Ph. D. -- Dalhousie University, 2008
Ottawa :Library and Archives Canada = Bibliothèque et Archives Canada,[2009]
4 microfiches
Includes bibliographical references.
'Background'. Partial or total overnight sleep deprivation has been shown to produce immediate antidepressive effects in about half of patients suffering from depression. This very rapid and robust response creates an opportunity to investigate the neurochemical changes associated with the improvement of depressive symptoms. 'Objectives'. Neurochemical correlates of responses to sleep deprivation were assessed in two brain regions of eleven young women with unipolar depression and of healthy controls, using localized proton magnetic resonance spectroscopy (1H-MRS) in a 1.5 tesla magnet. Neurochemical responses to sleep loss were expected to differ between depressed and control participants, and to correlate with the degree of mood improvement shown. 'Methods'. Participants were scanned on baseline day and at the same time of day 24 h later after having had the opportunity to sleep for only 2.5 h (22:30-01:00). Two spectroscopic volumes were selected: the left anterior dorsal prefrontal (LADPF) region and the pons.
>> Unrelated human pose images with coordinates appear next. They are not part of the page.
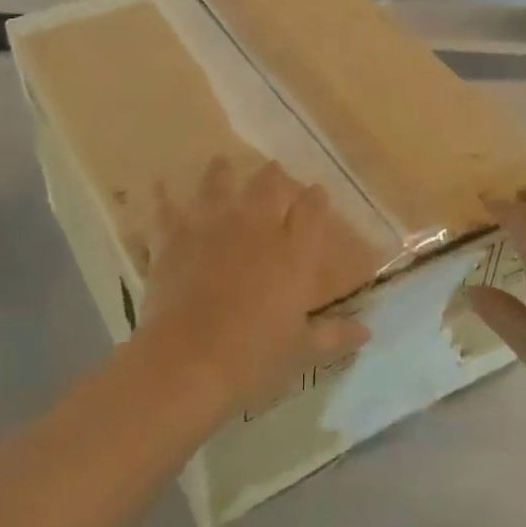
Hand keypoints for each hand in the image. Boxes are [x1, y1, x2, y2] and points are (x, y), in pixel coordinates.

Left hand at [138, 155, 370, 420]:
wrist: (187, 363)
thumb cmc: (254, 358)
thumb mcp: (301, 350)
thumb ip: (333, 336)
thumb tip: (366, 332)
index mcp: (294, 252)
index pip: (312, 209)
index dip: (317, 197)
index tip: (318, 192)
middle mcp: (256, 228)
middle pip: (268, 185)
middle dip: (273, 176)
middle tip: (274, 170)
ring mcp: (212, 228)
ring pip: (218, 184)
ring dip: (221, 173)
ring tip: (221, 163)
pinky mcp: (174, 240)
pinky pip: (167, 209)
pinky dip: (163, 197)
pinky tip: (159, 184)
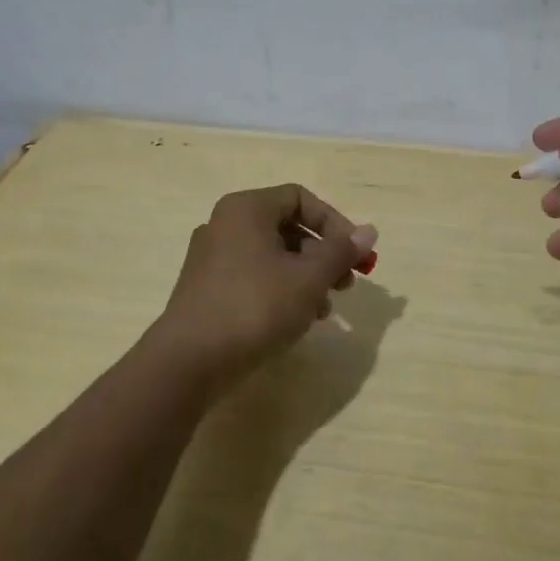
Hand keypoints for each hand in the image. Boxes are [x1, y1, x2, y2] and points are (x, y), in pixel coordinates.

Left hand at [153, 184, 377, 386]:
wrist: (189, 361)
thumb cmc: (255, 307)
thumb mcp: (308, 278)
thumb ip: (341, 252)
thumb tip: (370, 231)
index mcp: (246, 209)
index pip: (301, 198)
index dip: (335, 223)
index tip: (355, 255)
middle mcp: (225, 224)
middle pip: (287, 227)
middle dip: (323, 255)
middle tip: (346, 283)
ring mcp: (212, 258)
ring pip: (272, 256)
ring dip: (306, 277)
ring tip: (325, 309)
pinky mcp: (207, 289)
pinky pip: (254, 277)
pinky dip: (280, 291)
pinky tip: (297, 320)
Three neurochemical signals were analysed, in reference to internal water (H2O): 'N'-acetylaspartate (NAA), Choline compounds (Cho), and total creatine-plus-phosphocreatine (tCr). Changes in the severity of depressive symptoms were monitored repeatedly using the Profile of Mood States (POMS) and a short version of the Hamilton Depression Inventory (HDI). 'Results'. About half the depressed participants showed at least 30% improvement in HDI mood (Responders), while the remainder showed no change or worsening in mood after sleep restriction (Non-responders). Baseline pontine Cho:H2O values were abnormally low in subsequent Non-responders but not in subsequent Responders to sleep loss. After sleep restriction, a significant 17.9% increase in mean Cho:H2O was observed in the LADPF region of the Depressed group, and a 20.1% decrease in pontine tCr:H 2O of Depressed and Control groups combined. At baseline, greater sadness (HDI) in depressed participants was associated with lower prefrontal NAA:H 2O. After sleep restriction, an improvement in Fatigue (POMS) in depressed participants was correlated with the degree of reduction in pontine Cho:H 2O. 'Conclusions'. Phospholipid metabolism appears to be implicated in the antidepressant effects of sleep deprivation in both pontine and LADPF regions. Changes in creatine metabolism in the pons after sleep restriction may be found in both healthy and depressed people.